Exercise instructions:
Copy the entries that appear below in full, leaving out any picture among them.

Records to use:
^^^^^^^^^^^^^^^^

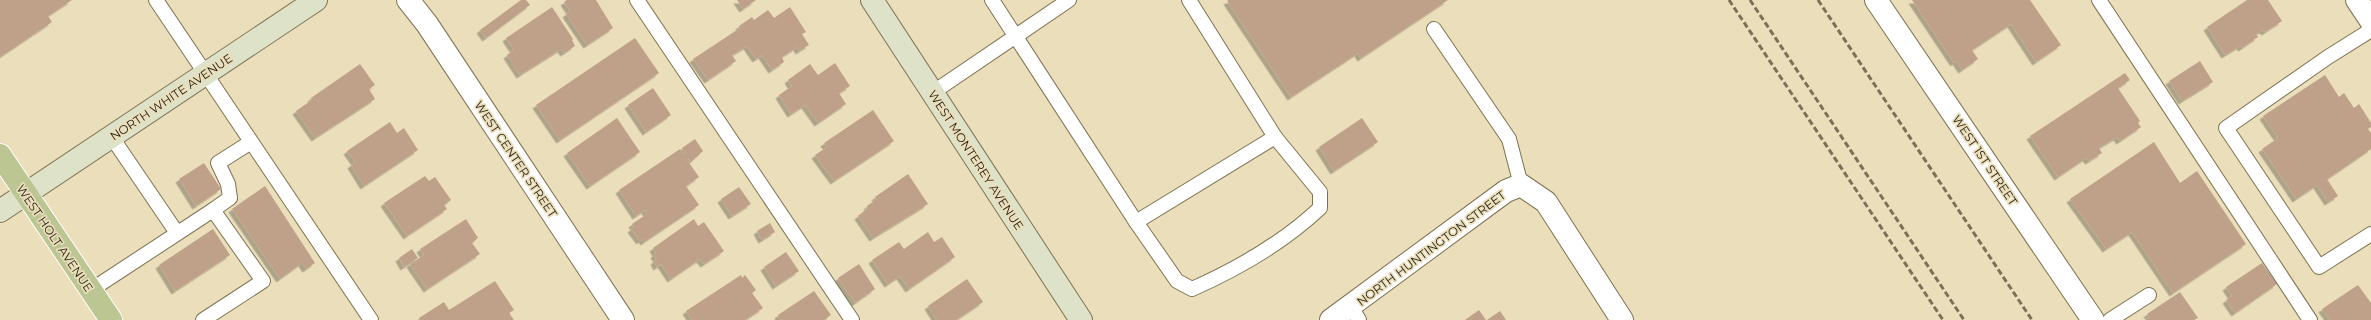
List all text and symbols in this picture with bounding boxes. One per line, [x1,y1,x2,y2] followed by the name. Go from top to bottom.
[107,50,235,144] street label: NORTH WHITE AVENUE
[925,87,1027,233] street label: WEST MONTEREY AVENUE
[471,98,561,220] street label: WEST CENTER STREET
[1949,112,2021,208] street label: WEST 1ST STREET
[14,182,96,294] street label: WEST HOLT AVENUE
[1354,187,1508,309] street label: NORTH HUNTINGTON STREET

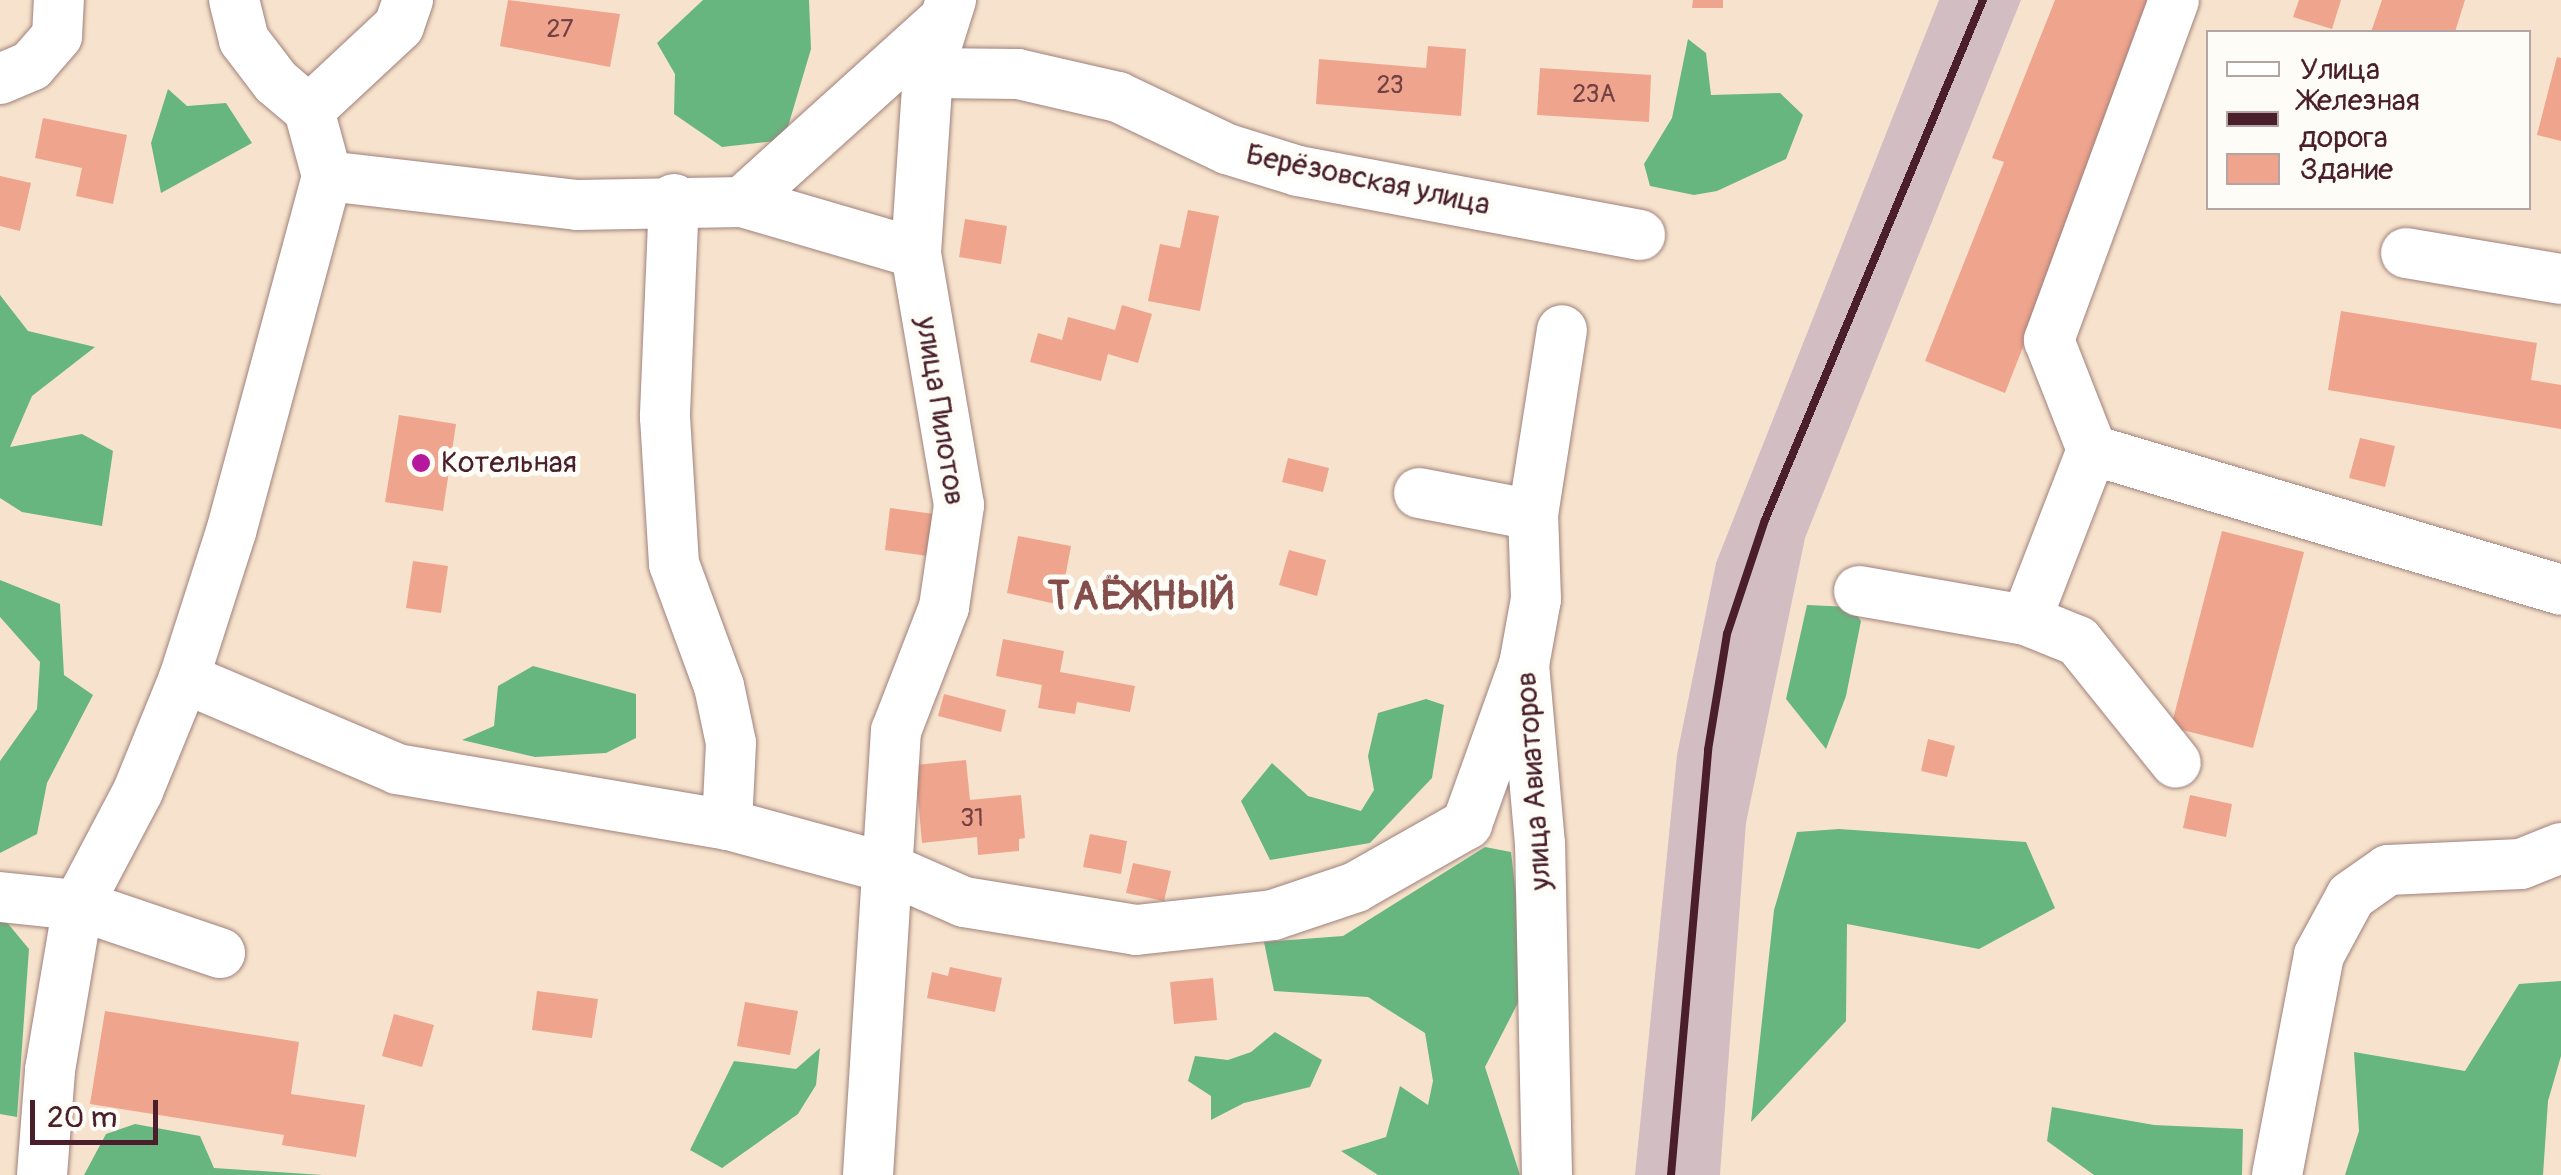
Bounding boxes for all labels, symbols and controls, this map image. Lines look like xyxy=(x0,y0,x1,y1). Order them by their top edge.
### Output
house number: 27 xyxy=(546,15,574,45)
legend xyxy=(2206,30,2531,210)
text: Улица xyxy=(2300,51,2380,88)
house number: 23 xyxy=(1376,71,1404,101)
house number: 23А xyxy=(1572,80,1616,110)
text: Железная дорога xyxy=(2299,82,2420,156)
street label: Берёзовская улица xyxy=(1243,137,1493,223)
text: Здание xyxy=(2300,151,2393,188)
street label: улица Пилотов xyxy=(907,314,973,508)
place label: Котельная xyxy=(441,445,577,481)
marker: Котельная xyxy=(410,452,432,474)
district label: ТАЁЖНЫЙ xyxy=(1048,573,1236,621)
street label: улица Авиаторов xyxy=(1508,671,1560,891)
house number: 31 xyxy=(960,804,984,834)
scale bar xyxy=(35,1080,162,1142)
text: 20 m xyxy=(47,1099,117,1136)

^^^^^^^^^^^^^^^^

Answer for the task:
List all text and symbols in this picture with bounding boxes. One per line, [x1,y1,x2,y2] followed by the name. Go from top to bottom.
[107,50,235,144] street label: NORTH WHITE AVENUE
[925,87,1027,233] street label: WEST MONTEREY AVENUE
[471,98,561,220] street label: WEST CENTER STREET
[1949,112,2021,208] street label: WEST 1ST STREET
[14,182,96,294] street label: WEST HOLT AVENUE
[1354,187,1508,309] street label: NORTH HUNTINGTON STREET

Bounding boxes for all labels, symbols and controls, this map image. Lines look like xyxy=(x0,y0,x1,y1). Order them by their top edge.
### Output
house number: 27 xyxy=(546,15,574,45)
legend xyxy=(2206,30,2531,210)
text: Улица xyxy=(2300,51,2380,88)
house number: 23 xyxy=(1376,71,1404,101)
house number: 23А xyxy=(1572,80,1616,110)
text: Железная дорога xyxy=(2299,82,2420,156)
street label: Берёзовская улица xyxy=(1243,137,1493,223)
text: Здание xyxy=(2300,151,2393,188)
street label: улица Пилотов xyxy=(907,314,973,508)
place label: Котельная xyxy=(441,445,577,481)
marker: Котельная xyxy=(410,452,432,474)
district label: ТАЁЖНЫЙ xyxy=(1048,573,1236,621)
street label: улица Авиаторов xyxy=(1508,671,1560,891)
house number: 31 xyxy=(960,804,984,834)
scale bar xyxy=(35,1080,162,1142)
text: 20 m xyxy=(47,1099,117,1136)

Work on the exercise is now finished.